SUPPLIED ENTRIES -
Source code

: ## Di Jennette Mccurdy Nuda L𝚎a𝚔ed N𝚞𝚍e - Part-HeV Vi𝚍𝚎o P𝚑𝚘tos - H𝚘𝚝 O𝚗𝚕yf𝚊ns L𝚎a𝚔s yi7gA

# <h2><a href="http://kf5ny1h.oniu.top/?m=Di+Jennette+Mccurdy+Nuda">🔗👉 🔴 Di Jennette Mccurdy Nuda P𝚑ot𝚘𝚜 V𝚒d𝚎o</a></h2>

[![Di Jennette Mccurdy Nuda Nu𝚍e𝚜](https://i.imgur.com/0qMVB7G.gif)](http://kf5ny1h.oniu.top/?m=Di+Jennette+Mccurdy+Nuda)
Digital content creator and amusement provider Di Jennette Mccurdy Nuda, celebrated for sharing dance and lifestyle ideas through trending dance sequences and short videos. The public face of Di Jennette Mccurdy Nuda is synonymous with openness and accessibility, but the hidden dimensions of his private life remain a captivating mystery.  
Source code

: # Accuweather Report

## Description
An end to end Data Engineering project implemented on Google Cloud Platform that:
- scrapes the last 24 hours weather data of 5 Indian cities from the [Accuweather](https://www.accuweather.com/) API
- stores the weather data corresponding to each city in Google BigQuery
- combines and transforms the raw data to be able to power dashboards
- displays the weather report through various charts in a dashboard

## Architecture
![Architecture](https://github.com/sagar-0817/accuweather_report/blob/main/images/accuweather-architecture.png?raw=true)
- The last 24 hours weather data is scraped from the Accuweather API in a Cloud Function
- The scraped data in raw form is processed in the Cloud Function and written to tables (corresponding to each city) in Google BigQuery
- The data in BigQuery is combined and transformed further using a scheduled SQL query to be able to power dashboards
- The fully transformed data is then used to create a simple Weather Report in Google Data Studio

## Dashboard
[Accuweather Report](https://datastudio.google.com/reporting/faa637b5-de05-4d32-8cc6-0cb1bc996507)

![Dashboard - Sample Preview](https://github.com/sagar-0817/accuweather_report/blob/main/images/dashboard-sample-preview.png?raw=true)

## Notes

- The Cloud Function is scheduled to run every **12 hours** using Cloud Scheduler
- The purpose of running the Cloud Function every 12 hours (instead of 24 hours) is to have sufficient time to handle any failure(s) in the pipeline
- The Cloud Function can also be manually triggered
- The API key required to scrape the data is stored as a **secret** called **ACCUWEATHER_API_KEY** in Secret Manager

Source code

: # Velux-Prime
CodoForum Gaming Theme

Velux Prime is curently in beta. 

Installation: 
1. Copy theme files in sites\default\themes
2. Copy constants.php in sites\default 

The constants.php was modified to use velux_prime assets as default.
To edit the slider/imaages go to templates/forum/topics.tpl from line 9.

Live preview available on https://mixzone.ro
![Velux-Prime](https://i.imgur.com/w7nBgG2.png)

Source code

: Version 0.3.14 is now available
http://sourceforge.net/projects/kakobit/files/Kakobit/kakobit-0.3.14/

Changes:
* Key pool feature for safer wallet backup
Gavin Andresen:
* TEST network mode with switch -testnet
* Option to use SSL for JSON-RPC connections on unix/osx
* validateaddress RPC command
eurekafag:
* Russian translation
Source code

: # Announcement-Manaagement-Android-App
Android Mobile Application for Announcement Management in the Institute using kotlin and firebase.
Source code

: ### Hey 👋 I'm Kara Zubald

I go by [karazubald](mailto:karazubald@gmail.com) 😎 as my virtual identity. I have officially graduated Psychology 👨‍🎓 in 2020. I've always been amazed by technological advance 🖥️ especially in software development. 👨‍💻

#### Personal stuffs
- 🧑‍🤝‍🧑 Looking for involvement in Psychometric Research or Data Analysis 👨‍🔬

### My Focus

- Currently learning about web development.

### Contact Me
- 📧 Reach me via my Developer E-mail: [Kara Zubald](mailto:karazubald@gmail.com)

JOB - Please extract each line from the listing above that contains the string "gmail". Case counts.

TASK RESULT -
I go by [karazubald](mailto:karazubald@gmail.com) 😎 as my virtual identity. I have officially graduated Psychology 👨‍🎓 in 2020. I've always been amazed by technological advance 🖥️ especially in software development. 👨‍💻
- 📧 Reach me via my Developer E-mail: [Kara Zubald](mailto:karazubald@gmail.com)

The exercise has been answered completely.